St. Jerome said, “Ignorance of scripture is ignorance of Christ.” And by that he meant that the only way to determine the voice of the Good Shepherd requires that we actually come to know who Christ is, by spending time with him in the study and understanding of Scripture.

In this day and age of the internet, television, podcasts and radios, we may hear all sorts of words that sound good, and which seem to carry with them some weight and some majesty just because they are exactly the words that we want to hear. Those saying these things may claim the words coming out of their mouths are the words of the prophets, and the very voice of God, even though their words call for violence and furious anger.

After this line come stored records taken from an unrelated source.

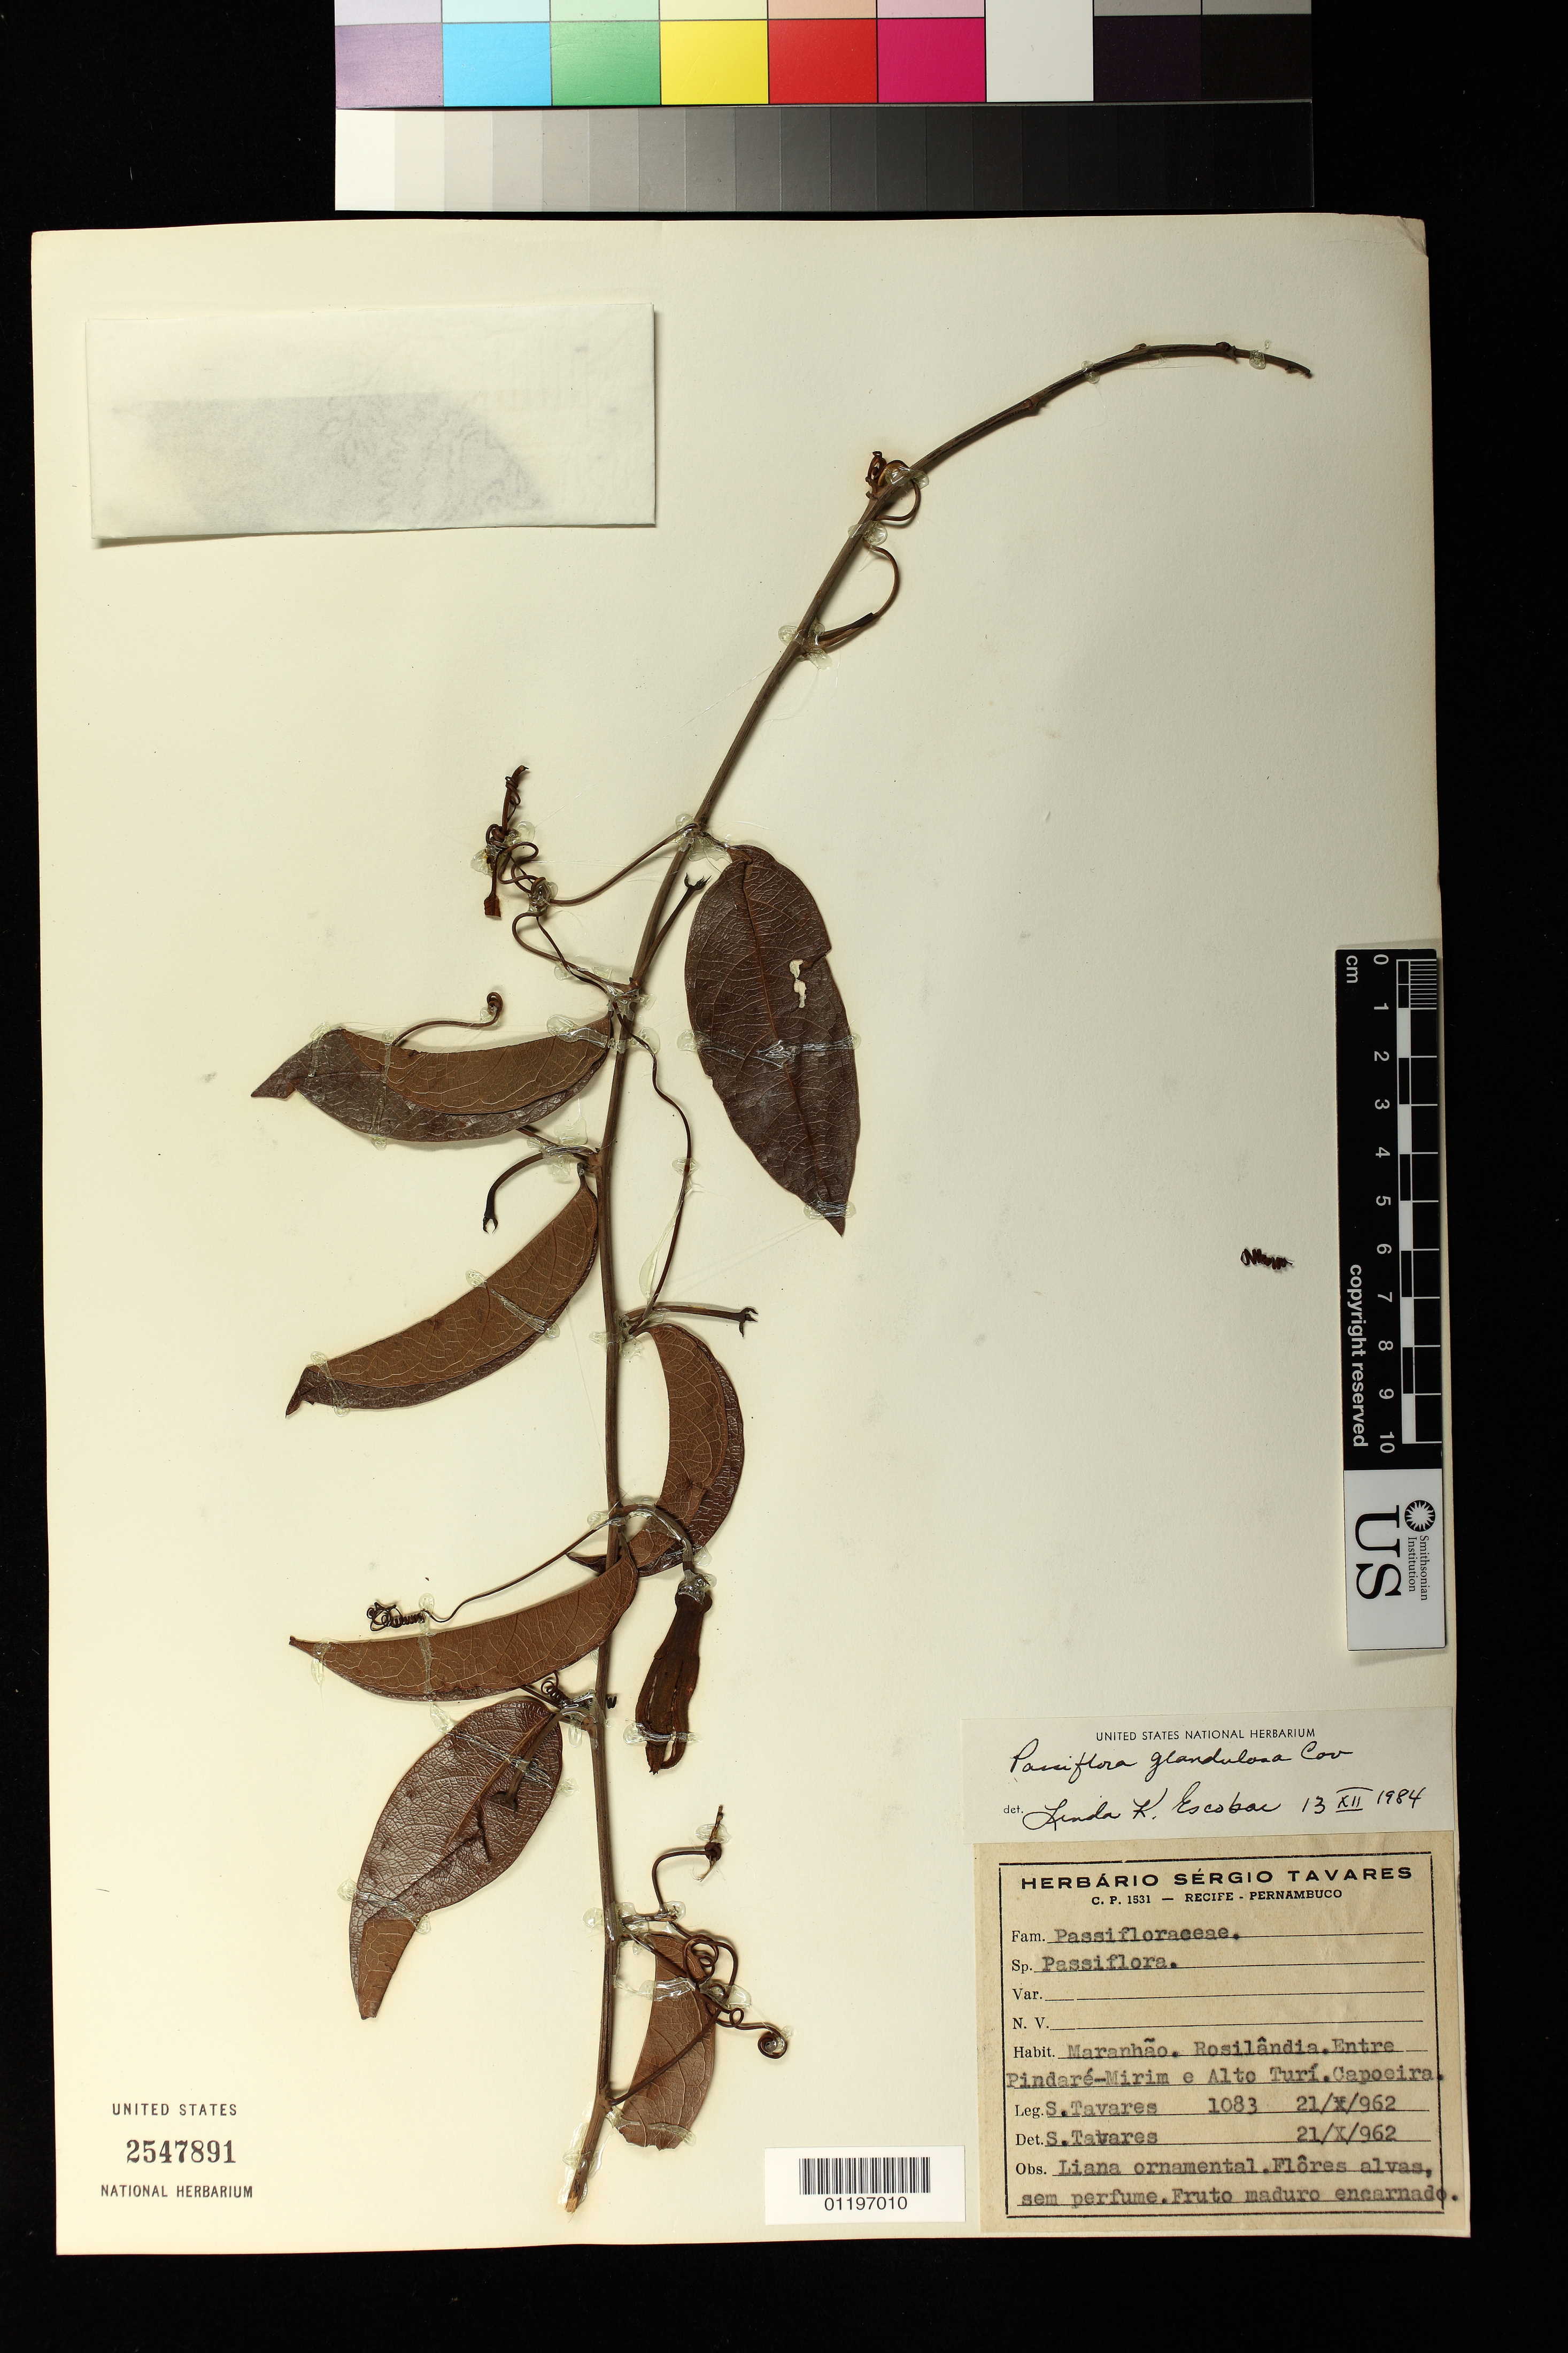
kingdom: Plantae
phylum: Tracheophyta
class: Magnoliopsida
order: Malpighiales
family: Passifloraceae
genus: Passiflora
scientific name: Passiflora glandulosa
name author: Cav.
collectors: S. Tavares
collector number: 1083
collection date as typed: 21 Oct 1962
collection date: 1962-10-21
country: Brazil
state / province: Maranhão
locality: Rosilândis. Entre Pindaré-Mirim e Alto Turí. Capoeira.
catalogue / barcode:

They may call for people to steal and kill and destroy, just like the thieves coming to plunder the sheepfold in today’s Gospel. But if we know the Shepherd, we can say to ourselves, “That sounds totally out of character for Jesus. I should go and ask him about that.”

Do we recognize the voice of Jesus? And do we scatter at the voice of strangers who wish to seek and kill and destroy?

The voice of the Good Shepherd is the one who makes us lie down in green pastures, leads us by still waters, revives our soul and guides us along the right paths. That voice lets us know that even in the shadow of death, we do not need to fear evil, because the Good Shepherd lays down his life for his sheep. If we follow the voice of the Shepherd, then we can be sure that goodness and mercy will follow us all the days of our lives and that we will dwell in the house of the lord forever.

[This sermon was delivered at St. Alban’s Episcopal Church in Wickenburg, AZ on April 26, 2026.]